Supplied information:
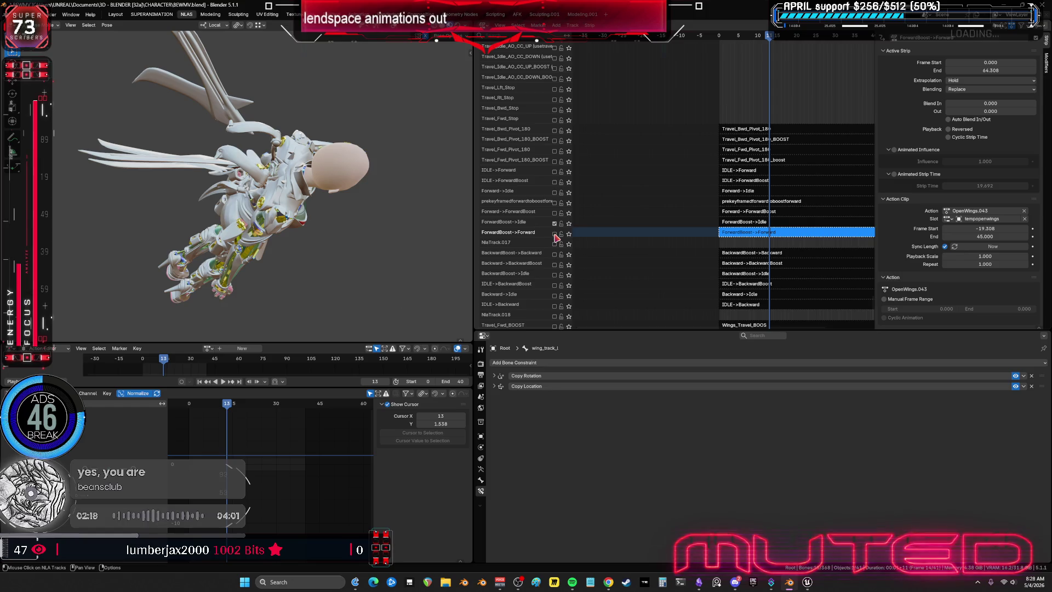
mouse_move(771, 43)
left_mouse_down()
mouse_move(707, 52)
mouse_move(779, 67)
mouse_move(683, 61)
left_mouse_up()
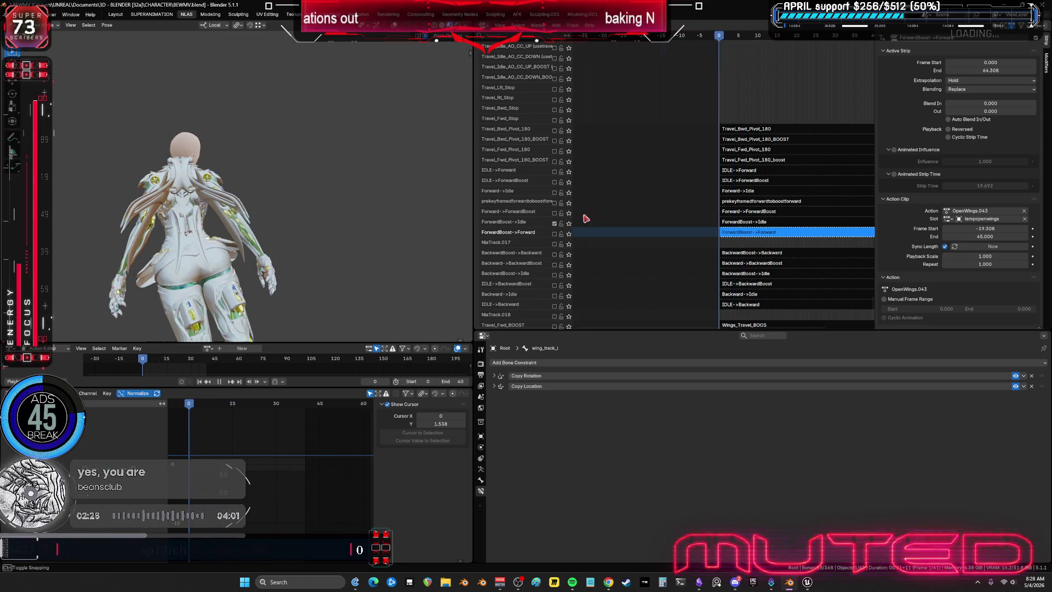
Orbit to a close front view of the character, then bring up the Steam library
left_click_drag(585, 217, 555, 226)
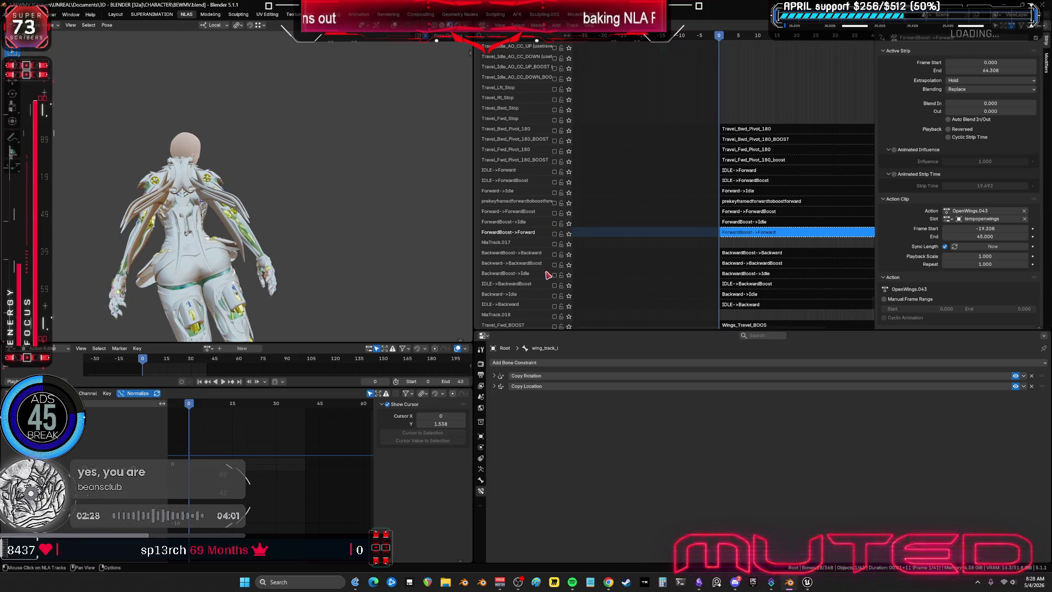
scroll(548, 265, "down", 4)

Work request: Print exactly the lines from the line with "left_click_drag(585, 217, 555, 226)" through the end of the data, both ends included, and print no pictures.

Your response:
left_click_drag(585, 217, 555, 226)
scroll(548, 265, "down", 4)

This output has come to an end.